Indeed, there are dozens of alternative power automotive wannabes. But while most target green-minded buyers who are willing to sacrifice size—and even comfort—to cut the oil umbilical, Fisker Automotive is aiming decidedly upscale with its sleek and elegant Karma. The four-seat sports car, which is expected to be on sale about when this story appears, uses a plug-in drive that might initially bring to mind the more plebian Chevrolet Volt, but it promises to deliver Porsche-level performance with Mercedes refinement.
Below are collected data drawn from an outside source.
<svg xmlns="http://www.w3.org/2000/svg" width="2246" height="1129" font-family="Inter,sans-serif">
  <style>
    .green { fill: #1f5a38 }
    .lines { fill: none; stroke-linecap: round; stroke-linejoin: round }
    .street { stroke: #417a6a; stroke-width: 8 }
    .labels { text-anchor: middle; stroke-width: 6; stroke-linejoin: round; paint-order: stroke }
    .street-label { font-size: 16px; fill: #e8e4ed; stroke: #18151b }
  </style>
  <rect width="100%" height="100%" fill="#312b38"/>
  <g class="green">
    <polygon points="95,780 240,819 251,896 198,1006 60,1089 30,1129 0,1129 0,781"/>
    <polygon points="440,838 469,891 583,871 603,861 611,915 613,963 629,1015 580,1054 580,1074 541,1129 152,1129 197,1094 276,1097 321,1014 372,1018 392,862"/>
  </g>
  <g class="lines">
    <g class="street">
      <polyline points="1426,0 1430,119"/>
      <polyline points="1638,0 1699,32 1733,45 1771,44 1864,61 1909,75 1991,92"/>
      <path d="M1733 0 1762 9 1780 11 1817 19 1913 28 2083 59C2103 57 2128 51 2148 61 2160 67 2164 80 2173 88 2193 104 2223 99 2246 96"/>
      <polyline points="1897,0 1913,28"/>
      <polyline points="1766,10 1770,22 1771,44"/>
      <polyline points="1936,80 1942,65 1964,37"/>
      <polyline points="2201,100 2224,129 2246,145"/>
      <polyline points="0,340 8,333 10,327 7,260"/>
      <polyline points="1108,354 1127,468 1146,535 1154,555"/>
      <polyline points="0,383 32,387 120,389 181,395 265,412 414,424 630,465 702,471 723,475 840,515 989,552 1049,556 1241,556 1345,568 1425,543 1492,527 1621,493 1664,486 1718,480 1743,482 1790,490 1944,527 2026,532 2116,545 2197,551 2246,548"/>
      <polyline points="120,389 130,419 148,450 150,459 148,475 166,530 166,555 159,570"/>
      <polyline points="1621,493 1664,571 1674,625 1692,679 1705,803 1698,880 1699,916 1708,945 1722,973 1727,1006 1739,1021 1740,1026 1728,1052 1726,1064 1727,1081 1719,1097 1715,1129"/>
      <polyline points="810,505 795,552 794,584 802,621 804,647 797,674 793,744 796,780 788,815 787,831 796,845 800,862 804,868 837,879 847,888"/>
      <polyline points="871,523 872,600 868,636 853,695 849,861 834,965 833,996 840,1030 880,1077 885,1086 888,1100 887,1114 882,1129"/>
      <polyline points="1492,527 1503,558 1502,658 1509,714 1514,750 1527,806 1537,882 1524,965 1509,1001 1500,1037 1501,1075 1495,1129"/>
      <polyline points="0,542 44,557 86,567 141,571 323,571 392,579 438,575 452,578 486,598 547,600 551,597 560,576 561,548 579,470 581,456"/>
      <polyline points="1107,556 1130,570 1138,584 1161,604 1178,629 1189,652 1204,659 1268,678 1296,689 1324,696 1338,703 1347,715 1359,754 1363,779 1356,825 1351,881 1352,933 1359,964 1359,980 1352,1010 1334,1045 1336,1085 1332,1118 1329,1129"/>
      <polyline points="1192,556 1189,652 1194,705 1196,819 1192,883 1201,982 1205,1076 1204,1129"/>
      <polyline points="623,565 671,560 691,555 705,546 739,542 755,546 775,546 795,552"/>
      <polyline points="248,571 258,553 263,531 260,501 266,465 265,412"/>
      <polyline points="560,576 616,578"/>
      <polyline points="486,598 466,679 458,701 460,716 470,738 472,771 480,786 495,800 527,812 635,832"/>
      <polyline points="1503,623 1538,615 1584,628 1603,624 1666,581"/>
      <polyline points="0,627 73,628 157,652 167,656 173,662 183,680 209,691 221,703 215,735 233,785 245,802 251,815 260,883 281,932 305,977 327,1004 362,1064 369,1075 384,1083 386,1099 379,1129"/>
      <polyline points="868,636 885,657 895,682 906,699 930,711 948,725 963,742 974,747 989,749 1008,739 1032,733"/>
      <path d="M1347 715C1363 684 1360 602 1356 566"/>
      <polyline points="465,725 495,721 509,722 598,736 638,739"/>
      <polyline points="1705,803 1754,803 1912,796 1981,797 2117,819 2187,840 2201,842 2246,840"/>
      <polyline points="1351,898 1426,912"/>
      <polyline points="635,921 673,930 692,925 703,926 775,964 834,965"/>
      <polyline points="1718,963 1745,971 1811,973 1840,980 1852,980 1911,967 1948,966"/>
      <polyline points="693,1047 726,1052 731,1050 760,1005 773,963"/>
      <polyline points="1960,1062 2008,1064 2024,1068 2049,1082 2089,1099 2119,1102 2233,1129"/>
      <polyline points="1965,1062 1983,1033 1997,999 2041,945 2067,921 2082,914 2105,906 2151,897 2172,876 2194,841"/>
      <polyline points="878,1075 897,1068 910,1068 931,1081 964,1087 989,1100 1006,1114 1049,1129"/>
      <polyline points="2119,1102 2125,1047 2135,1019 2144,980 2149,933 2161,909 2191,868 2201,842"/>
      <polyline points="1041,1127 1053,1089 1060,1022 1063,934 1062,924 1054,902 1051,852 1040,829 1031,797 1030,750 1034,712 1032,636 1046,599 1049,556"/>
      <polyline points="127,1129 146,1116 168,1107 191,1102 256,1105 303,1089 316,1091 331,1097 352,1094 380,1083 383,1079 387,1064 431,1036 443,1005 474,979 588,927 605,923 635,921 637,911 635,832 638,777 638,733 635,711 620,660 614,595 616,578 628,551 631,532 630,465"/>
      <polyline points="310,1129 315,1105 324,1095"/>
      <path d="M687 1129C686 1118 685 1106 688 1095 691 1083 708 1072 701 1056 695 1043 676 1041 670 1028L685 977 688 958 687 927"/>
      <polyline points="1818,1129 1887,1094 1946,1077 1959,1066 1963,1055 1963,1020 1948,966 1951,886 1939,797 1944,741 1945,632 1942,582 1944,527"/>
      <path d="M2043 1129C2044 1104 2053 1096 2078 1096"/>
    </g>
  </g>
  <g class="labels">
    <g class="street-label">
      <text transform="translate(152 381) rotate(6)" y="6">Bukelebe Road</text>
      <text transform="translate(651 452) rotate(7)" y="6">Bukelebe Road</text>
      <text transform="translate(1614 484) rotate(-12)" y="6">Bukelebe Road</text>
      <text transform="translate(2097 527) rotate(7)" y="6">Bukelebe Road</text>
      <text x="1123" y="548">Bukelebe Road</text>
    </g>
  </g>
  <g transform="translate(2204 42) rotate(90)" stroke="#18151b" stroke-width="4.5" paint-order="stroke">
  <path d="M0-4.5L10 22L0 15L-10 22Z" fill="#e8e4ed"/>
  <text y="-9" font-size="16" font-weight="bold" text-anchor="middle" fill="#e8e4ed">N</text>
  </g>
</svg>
Whether the new entries can unseat the established automotive order remains to be seen. Indeed, there are plenty of skeptics when it comes to battery power. A recent study by J.D. Power and Associates cautions that hybrids, plug-ins and BEVs combined will likely account for barely 7 percent of the market by decade’s end. Proponents like Carlos Ghosn, CEO of Nissan—whose Infiniti luxury brand will soon launch its first battery car—remain more upbeat, but even that might mean only 10 to 20 percent, assuming no significant battery breakthroughs.

Some industry experts believe demand might be strongest in the luxury market. “Those buyers are more willing to accept the added cost,” contends Dr. David Cole, the chairman-emeritus of the Center for Automotive Research. He adds that they’re also seeking technology that can improve the social acceptance of luxury models, like the BMW 7 Series, and high-performance sports cars, such as the Porsche 918.